Squarespace's brand guidelines site is six pages and one enormous word
Squarespace put its brand foundations on the open web. Six sections, one giant word on each, and a custom typeface named after the office door.
Websites · The Editors · 4 min read ·

Featured: Squarespace
Squarespace's brand guidelines site opens on the word "Logo" set roughly 190 pixels tall, one paragraph underneath it, and nothing else above the fold. Then "Color". Then "Motion". Six sections at brand.squarespace.com, each one a single word the size of a small building.
That's the whole idea, and it holds up better than it should.

One size, six words
Here's the decision a designer will notice first. The section titles aren't fitted to the line. They're all set at the same size, and the word gets whatever room it needs.
Measure them. "Typography" runs about 1,060 pixels across ten characters. "Color" runs 490 across five. "Motion" 610 across six. "Logo" 440 across four. That's around 105 pixels per character every time. Nobody scaled the word to fill the measure, which would have been the tidier choice and would have made every page look deliberate in a mockup.
So "Typography" nearly touches the right margin and "Logo" stops a third of the way in, leaving a shelf of white space that does nothing. Letting it do nothing is the point. The pages are visibly the same system rather than six compositions that happen to rhyme.
The paragraph is doing print things
Under each title sits one paragraph, and it's set with a first-line indent. An actual indent, the kind you'd find in a book, on a web page in 2026.
Out in the left margin, level with that first line, there's a small grey label in parentheses: ( Typography ), ( Color ), ( Motion ). It repeats the word you're already looking at. As information it's redundant. As typography it's a marginal note, and it anchors the left edge so the indent reads as a decision instead of a broken text-indent rule.
The paragraph itself is set wide and large, around 48 pixels, ragged right, tight leading. At that size a lede stops being body copy and starts being the layout.

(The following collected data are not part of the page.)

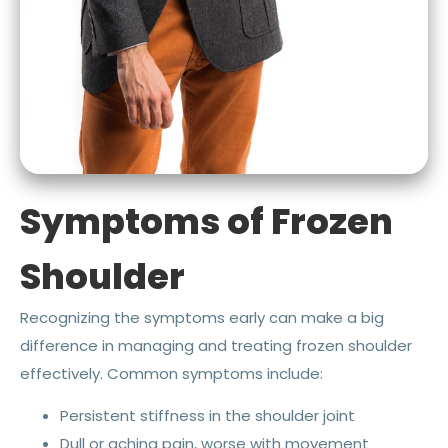
Symptoms of Frozen
Shoulder
Recognizing the symptoms early can make a big
difference in managing and treating frozen shoulder
effectively. Common symptoms include:
Persistent stiffness in the shoulder joint
Dull or aching pain, worse with movement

Clarkson, named after the door
The typeface is Clarkson, and the typography section explains the name: Squarespace's headquarters at 8 Clarkson Street. It was drawn by François Rappo and released through Optimo in 2018, when DIA built the kinetic identity around it.
Scroll the typography section and the specimens arrive as tiles on a staggered grid, different sizes, sitting at different heights, captioned in small grey text. "Clarkson". "Clarkson Condensed". Black square with white letters cropped hard, a rust-red panel with a row of A's marching off the edge. It reads like a contact sheet someone pinned up, and the irregularity gives the section the only real texture on the site.
The color section shows almost no color
"Our color approach prioritizes elegance, restraint, and timelessness," the color page says. "The palette is intentionally neutral so that, like a gallery, it serves as a blank slate." Below the fold: a white anemone against near-black.
A color page that declines to show you a swatch wall is a position. Squarespace is saying the palette is a stage for other people's photographs, which is what a website builder's brand has to be. The page argues it by demonstration rather than by hex value.

Where it strains
Two things. The template is so fixed that by the fourth section you've learned the shape and start scrolling past the fold on arrival, and the writing under the titles is thinner than the setting deserves. "Clarity over clutter, and impact over noise" is a sentence that could sit under any logo.
The bigger cost is structural. Every word on the site is rendered by JavaScript, so the HTML that comes back holds a title tag and nothing else. Nobody can quote the guidelines from a view-source, and search engines see an empty room. For a public brand reference, meant to be looked up and cited by people building on the platform, that's a strange place to land.
Still. The site obeys the rules it documents: clarity over clutter, one word per page, and the nerve to leave the rest of the line empty. Squarespace built it in-house, and the discipline is the argument.